1 1 . The node according to claim 10, wherein the resolution node (100) is configured to receive a request for deployment of the application, wherein

- the application request for deployment is received to the resolution node by a receive unit (150).

12. The node according to claim 1 1 , wherein the resolution node (100) is configured to derivate the prerequisite from a description comprised in the received request, wherein

- the received request includes a description which is translated into the prerequisite.

13. The node according to any of claims 10 - 12, wherein

- the prerequisite is specified by at least one dependency with at least one constraint, wherein

- the at least one dependency and constraint is matched with at least one offer with at least one characteristic.

14. The node according to any of claims 10 - 13, wherein

- a secondary prerequisite of the at least one resource component is determined.

15. The node according to any of claims 10 - 14, wherein

- the secondary prerequisite of the resource component is matched with resource components indicated in the resource component record, and wherein

- at least one resource component is selected which matches said secondary prerequisite of the resource component.

16. The node according to any of claims 10 - 15, wherein

- an aggregated performance of all selected resource components is calculated by a calculation unit (180).

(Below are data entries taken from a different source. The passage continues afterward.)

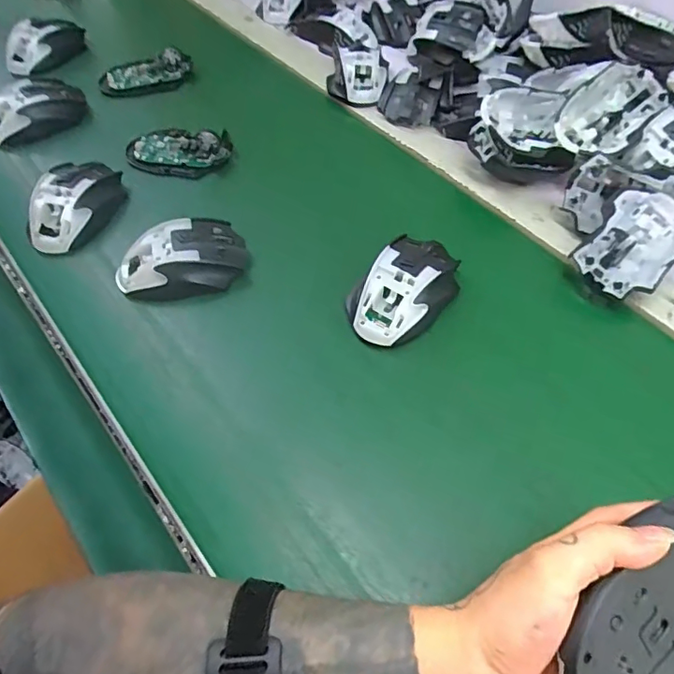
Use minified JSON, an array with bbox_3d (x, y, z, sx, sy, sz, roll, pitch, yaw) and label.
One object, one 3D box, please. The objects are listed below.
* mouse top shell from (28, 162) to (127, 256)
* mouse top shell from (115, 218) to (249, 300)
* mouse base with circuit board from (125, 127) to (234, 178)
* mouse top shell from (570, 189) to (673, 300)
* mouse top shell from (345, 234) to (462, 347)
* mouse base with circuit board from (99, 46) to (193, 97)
[{"bbox_3d":[-0.261,-0.132,0.527,0.064,0.039,0.112,25,60,17],"label":"mouse top shell"},{"bbox_3d":[-0.142,-0.071,0.479,0.114,0.030,0.070,-20,58,-12],"label":"mouse top shell"},{"bbox_3d":[-0.175,-0.208,0.576,0.113,0.022,0.066,4,56,4],"label":"mouse base with circuit board"},{"bbox_3d":[0.259,-0.078,0.466,0.068,0.030,0.112,41,76,12],"label":"mouse top shell"},{"bbox_3d":[0.058,-0.043,0.452,0.069,0.036,0.108,35,64,22],"label":"mouse top shell"},{"bbox_3d":[-0.240,-0.333,0.669,0.116,0.015,0.069,-25,59,-15],"label":"mouse base with circuit board"}]

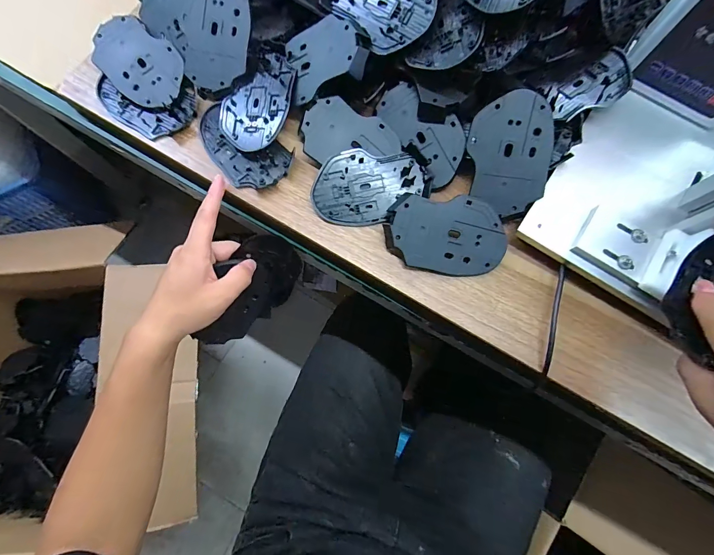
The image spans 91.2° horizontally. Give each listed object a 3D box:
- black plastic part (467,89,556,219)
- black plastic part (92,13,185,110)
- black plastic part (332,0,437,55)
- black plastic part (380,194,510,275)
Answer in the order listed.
[{"bbox_3d":[0.143,-0.114,0.326,0.070,0.006,0.105,-3,98,13],"label":"black plastic part"},{"bbox_3d":[-0.227,-0.224,0.367,0.103,0.005,0.070,35,88,-1],"label":"black plastic part"},{"bbox_3d":[0.025,-0.260,0.330,0.066,0.006,0.100,-46,77,19],"label":"black plastic part"},{"bbox_3d":[0.085,-0.040,0.334,0.112,0.009,0.073,1,93,-5],"label":"black plastic part"}]

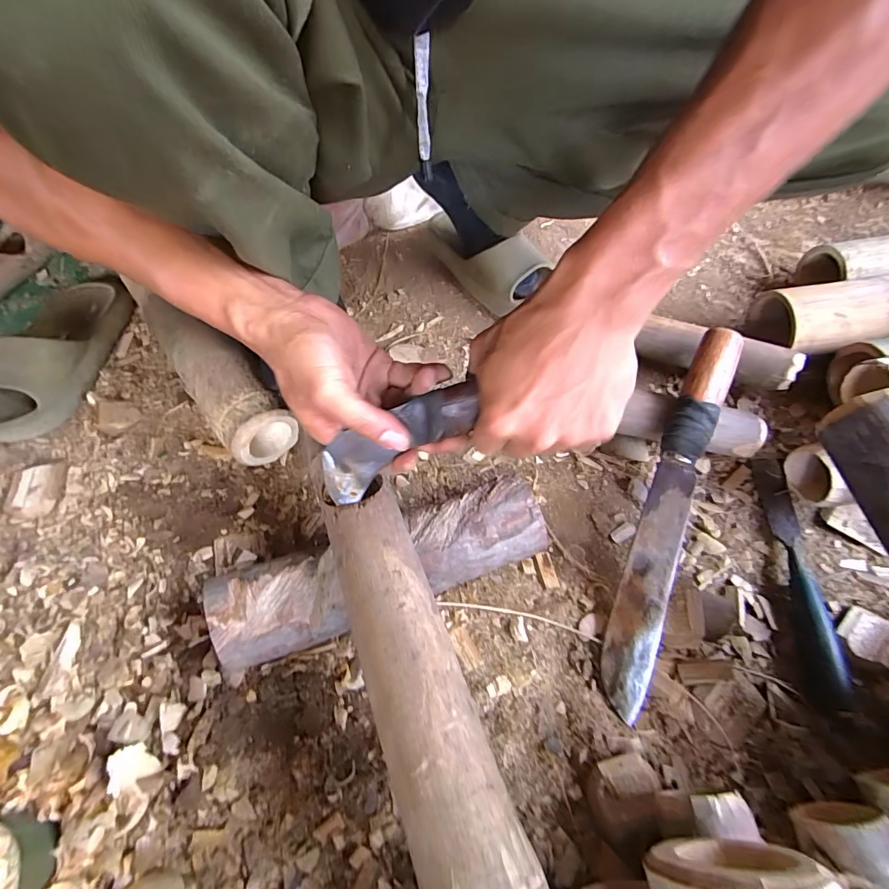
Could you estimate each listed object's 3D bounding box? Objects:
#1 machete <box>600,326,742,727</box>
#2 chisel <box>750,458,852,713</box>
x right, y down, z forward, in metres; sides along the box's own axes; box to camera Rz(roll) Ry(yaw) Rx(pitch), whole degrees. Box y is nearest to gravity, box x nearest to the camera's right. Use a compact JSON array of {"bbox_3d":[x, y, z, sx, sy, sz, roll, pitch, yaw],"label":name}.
[{"bbox_3d":[0.195,0.049,0.386,0.038,0.023,0.340,20,78,12],"label":"machete"},{"bbox_3d":[0.307,0.107,0.399,0.027,0.017,0.217,4,59,3],"label":"chisel"}]

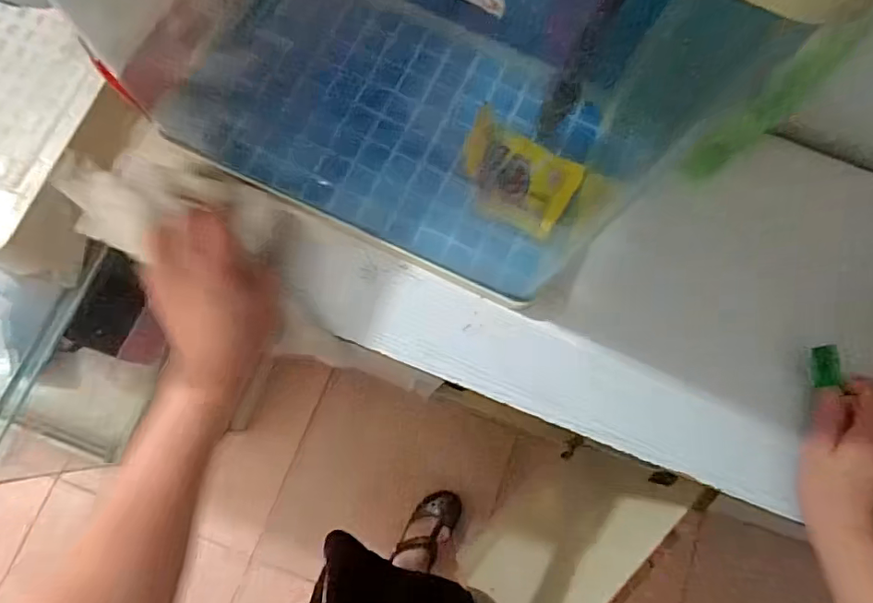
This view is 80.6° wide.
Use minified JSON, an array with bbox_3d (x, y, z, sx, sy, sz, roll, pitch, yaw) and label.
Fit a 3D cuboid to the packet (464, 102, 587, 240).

17. The node according to any of claims 10 - 16, wherein the resolution node (100) is configured to determine whether the aggregated performance fulfills a criterion, wherein

- the aggregated performance is determined as within a limitation, or outside a limitation determined by the application (1 10) prerequisite.

18. The node according to any of claims 10 - 17, wherein

- an aggregated specification is generated comprising all the selected resource components by the generation unit (190).

19. A computer program, comprising computer readable code means, which when run in a resolution node arrangement configured to enable automatic deployment of resource components according to any of the claims 10-18, causes the resolution node arrangement configured to enable automatic deployment of resource components to perform the corresponding method according to any of the claims 1 - 9.

20. A computer program product, comprising a computer readable medium and a computer program according to claim 19, wherein the computer program is stored on the computer readable medium.